China on Friday offered its latest olive branch, saying it would waiver tariffs on “some” imports of key US soybean and pork imports, providing extra support to traders. Hong Kong climbed more than one per cent, Shanghai and Sydney added 0.4 per cent, while Tokyo, Singapore, Wellington, Manila, Bangkok and Jakarta each gained 0.2 per cent. Seoul jumped more than one per cent and Taipei edged up 0.1 per cent but Mumbai slipped 0.4 per cent. In early trade London and Frankfurt each rose 0.3 per cent, while Paris gained 0.2 per cent.
“It’s been rather a strange week for global equity markets,” said Michael Hewson at CMC Markets UK. “Moving from an expectation that we could well see some movement on trade between the US and China in the next couple of weeks, to the prospect that any solution may well not happen until after the next presidential election. “As a result of these mixed signals investors appear to be taking a more cautious view as to what may happen next.” Traders remain on edge just over a week until December 15 — the day on which the US is due to impose tariffs on more China goods. “Things are looking modestly positive, but that can change on a dime,” Michael Reynolds, investment strategy officer at Glenmede Trust, told Bloomberg News.
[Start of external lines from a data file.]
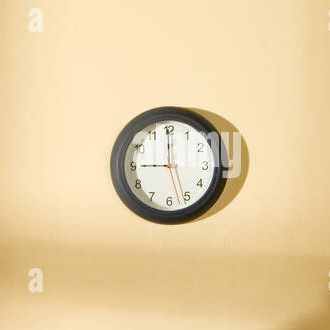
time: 8:59
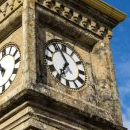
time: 6:56
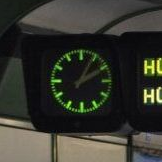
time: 2:04
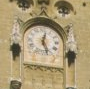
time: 12:27
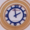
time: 1:58
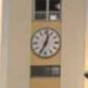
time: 12:34
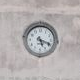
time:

“We’re expecting trade to dominate the narrative for the next week and a half as we approach that December 15 deadline.” Still, analysts say progress in the talks is key for both sides. The next round of tariffs “will punish the US consumer as prices of children’s toys, laptops, and other electronics will jump higher”, said Edward Moya at OANDA. “It could be political suicide in some battleground states if Trump went forward with these next rounds of tariffs.” He added that that while traders were hopeful the US will not go ahead with the levies, markets “are sceptical we will see a phase-one deal this side of the Christmas holiday”.
Investors are also keeping a close eye on events in Washington after top Democrat Nancy Pelosi gave the green light to draft articles of impeachment against Trump, saying his alleged abuse of power “leaves us no choice but to act”. Oil prices ticked lower after a meeting of OPEC and other major producers led by Russia broke up without a solid agreement on cutting output further. They had been considering cuts above their previous agreement to reduce output by 1.2 million barrels per day from October 2018 levels but could not finalise a figure after six hours of talks.
Russian Energy Minister Alexander Novak said a preliminary gathering of ministers had recommended an additional 500,000 barrel-per-day reduction for the first quarter of 2020. But analysts said that disappointed markets who had been hoping for more. Also on the radar is the release later in the day of key US jobs data that will provide a fresh snapshot of the world’s top economy and could help dictate Federal Reserve monetary policy and possibly Trump’s trade moves.